# EXTRACTED DATA
=-=-=

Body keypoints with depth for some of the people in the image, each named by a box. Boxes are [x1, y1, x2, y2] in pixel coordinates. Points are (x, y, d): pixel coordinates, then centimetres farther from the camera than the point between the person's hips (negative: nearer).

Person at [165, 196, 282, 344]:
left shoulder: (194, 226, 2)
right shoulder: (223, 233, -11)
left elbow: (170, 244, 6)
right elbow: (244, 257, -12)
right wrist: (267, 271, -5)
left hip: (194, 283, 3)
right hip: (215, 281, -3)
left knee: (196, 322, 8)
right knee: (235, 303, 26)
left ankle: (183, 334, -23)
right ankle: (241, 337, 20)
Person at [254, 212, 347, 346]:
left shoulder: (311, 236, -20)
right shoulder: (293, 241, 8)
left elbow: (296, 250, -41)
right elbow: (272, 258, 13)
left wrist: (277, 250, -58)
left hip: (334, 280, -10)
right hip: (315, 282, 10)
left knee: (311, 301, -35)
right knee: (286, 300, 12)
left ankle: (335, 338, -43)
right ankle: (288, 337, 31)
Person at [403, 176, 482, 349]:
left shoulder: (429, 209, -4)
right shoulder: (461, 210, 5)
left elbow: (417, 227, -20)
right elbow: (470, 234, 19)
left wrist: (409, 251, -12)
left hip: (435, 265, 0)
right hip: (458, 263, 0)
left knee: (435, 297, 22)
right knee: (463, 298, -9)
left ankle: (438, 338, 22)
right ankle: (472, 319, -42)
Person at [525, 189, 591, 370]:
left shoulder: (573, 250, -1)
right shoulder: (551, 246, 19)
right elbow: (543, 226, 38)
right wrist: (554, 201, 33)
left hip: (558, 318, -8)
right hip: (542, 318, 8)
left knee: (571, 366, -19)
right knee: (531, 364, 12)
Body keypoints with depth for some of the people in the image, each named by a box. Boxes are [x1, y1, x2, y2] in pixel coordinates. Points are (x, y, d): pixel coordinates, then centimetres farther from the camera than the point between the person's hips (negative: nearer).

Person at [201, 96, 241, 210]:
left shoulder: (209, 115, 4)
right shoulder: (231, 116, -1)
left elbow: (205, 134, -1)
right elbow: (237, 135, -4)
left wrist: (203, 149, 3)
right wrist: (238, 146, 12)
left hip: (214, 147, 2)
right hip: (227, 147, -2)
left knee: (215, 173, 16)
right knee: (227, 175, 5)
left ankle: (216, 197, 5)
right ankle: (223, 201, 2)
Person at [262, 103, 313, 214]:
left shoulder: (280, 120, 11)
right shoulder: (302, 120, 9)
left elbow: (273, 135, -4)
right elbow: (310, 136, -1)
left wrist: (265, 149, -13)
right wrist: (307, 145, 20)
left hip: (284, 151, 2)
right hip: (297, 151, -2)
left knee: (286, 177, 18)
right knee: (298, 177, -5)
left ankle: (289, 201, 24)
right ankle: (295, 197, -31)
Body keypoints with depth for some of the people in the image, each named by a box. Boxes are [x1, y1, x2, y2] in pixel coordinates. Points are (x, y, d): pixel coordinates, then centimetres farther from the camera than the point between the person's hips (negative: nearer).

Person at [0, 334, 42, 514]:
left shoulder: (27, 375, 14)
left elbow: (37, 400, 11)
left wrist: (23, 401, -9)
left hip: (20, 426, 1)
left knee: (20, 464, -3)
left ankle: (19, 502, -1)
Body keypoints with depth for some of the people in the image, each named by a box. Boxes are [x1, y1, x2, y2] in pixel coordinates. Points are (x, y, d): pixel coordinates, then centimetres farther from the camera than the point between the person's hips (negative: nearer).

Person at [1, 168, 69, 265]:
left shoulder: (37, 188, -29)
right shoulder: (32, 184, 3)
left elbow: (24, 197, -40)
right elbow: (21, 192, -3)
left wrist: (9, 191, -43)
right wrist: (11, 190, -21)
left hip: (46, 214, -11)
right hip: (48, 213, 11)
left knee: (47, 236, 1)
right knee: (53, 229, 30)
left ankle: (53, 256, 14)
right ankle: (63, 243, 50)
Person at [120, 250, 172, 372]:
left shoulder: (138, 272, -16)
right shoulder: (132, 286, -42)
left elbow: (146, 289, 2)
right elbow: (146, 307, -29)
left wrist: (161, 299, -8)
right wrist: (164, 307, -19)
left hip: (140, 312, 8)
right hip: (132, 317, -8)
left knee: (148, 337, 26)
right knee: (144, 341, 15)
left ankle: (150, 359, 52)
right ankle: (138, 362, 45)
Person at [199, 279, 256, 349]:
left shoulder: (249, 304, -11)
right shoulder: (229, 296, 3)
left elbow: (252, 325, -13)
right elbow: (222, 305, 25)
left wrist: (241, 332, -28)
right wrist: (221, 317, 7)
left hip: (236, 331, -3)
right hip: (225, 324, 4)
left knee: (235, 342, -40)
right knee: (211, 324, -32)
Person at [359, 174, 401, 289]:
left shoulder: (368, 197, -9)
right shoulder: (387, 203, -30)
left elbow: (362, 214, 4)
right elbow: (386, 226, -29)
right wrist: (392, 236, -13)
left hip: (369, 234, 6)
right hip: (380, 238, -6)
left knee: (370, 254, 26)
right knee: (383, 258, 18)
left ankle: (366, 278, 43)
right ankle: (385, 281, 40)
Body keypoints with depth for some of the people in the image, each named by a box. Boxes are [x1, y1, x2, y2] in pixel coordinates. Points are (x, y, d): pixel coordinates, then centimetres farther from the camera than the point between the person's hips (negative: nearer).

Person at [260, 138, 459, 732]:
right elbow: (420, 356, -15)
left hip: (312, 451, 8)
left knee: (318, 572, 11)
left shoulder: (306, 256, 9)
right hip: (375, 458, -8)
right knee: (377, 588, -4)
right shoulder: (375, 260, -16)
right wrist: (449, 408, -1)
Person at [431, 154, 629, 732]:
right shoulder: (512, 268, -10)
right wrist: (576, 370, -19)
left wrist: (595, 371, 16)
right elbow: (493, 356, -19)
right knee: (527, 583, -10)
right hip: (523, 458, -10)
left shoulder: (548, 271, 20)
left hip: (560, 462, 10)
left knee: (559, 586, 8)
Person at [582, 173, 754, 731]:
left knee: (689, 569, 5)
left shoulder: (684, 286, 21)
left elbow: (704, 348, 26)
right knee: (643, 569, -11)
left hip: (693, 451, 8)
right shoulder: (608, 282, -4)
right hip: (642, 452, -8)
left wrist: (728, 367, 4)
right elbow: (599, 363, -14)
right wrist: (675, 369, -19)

=-=-=

# WHAT TO PRODUCE
Rescale every line from the start of the items through the line with "right hip: (215, 281, -3)", writing all of them out again, request text included. Multiply each number in the keypoint triples (x and y pixel coordinates and depth) by 0.25 and round to whole numbers, with halves rounded up.

# ANSWER BOX
Body keypoints with depth for some of the people in the image, each named by a box. Boxes are [x1, y1, x2, y2] in pixel coordinates. Points are (x, y, d): pixel coordinates, then centimetres farther from the camera than the point between the person's hips (negative: nearer).

Person at [165, 196, 282, 344]:
left shoulder: (49, 57, 1)
right shoulder: (56, 58, -3)
left elbow: (43, 61, 2)
right elbow: (61, 64, -3)
right wrist: (67, 68, -1)
left hip: (49, 71, 1)
right hip: (54, 70, -1)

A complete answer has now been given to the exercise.